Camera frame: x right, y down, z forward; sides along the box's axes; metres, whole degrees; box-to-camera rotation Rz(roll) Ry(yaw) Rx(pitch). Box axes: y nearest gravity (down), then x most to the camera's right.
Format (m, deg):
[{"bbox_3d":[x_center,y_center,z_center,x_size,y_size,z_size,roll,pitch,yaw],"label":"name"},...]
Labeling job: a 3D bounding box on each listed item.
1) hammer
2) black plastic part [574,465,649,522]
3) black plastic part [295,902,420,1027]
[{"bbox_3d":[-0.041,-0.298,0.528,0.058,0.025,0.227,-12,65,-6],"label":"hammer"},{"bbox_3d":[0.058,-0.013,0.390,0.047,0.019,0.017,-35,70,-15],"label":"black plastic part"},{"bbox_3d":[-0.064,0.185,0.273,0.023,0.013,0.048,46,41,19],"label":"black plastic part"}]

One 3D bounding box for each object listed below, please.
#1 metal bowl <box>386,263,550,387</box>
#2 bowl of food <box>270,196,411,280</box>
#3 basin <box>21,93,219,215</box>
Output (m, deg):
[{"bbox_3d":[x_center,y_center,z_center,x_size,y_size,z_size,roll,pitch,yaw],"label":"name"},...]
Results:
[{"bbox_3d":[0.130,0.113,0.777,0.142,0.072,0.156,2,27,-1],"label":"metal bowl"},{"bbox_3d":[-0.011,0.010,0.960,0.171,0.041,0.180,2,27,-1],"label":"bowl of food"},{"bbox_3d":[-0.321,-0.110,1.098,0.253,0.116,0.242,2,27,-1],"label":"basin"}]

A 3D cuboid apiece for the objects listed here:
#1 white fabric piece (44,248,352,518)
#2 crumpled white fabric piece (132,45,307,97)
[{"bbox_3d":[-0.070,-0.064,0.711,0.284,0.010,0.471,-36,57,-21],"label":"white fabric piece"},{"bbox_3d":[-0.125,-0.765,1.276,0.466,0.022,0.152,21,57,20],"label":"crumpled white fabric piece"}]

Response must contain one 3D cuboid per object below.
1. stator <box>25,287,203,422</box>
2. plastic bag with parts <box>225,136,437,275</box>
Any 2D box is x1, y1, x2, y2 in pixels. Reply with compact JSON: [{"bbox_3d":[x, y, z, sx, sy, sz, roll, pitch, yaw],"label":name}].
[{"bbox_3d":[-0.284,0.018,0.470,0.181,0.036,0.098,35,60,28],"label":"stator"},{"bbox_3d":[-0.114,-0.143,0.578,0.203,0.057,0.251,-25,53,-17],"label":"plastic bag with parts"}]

* [Exercise] The first line of the entries above and every line after it, up to and including the line with "2) black plastic part [574,465,649,522]", should be set down exactly.

* [Solution for this task]
Camera frame: x right, y down, z forward; sides along the box's axes; metres, whole degrees; box-to-camera rotation Rz(roll) Ry(yaw) Rx(pitch). Box axes: y nearest gravity (down), then x most to the camera's right.
Format (m, deg):
[{"bbox_3d":[x_center,y_center,z_center,x_size,y_size,z_size,roll,pitch,yaw],"label":"name"},...]
Labeling job: a 3D bounding box on each listed item.
1) hammer
2) black plastic part [574,465,649,522]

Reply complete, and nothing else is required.